■ **Your assignment**: Where a line in the listing below holds the word "free", count that line; give the total alone.

■ **Stored data**:

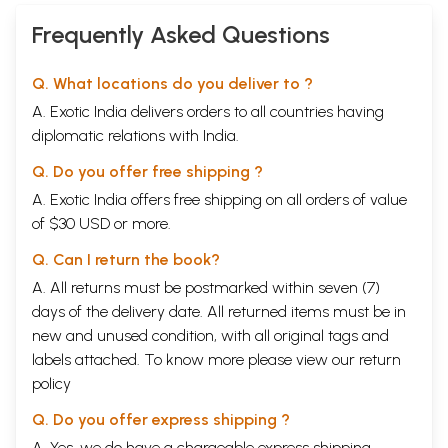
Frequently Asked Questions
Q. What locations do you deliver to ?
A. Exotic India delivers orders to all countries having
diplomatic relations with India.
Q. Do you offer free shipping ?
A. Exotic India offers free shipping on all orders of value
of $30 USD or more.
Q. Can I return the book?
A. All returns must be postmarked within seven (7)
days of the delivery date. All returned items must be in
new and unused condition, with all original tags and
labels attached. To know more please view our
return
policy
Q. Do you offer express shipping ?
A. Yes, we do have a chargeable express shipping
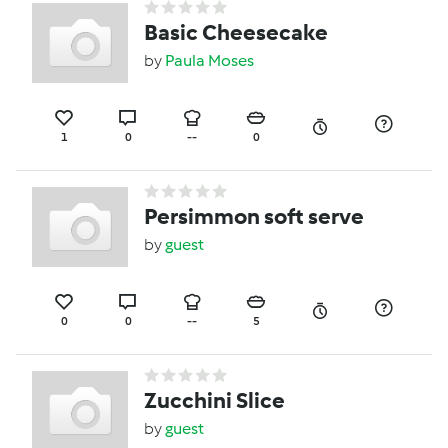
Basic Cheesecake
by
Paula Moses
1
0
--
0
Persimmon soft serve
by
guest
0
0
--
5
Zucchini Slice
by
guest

■ **Answer section**: 2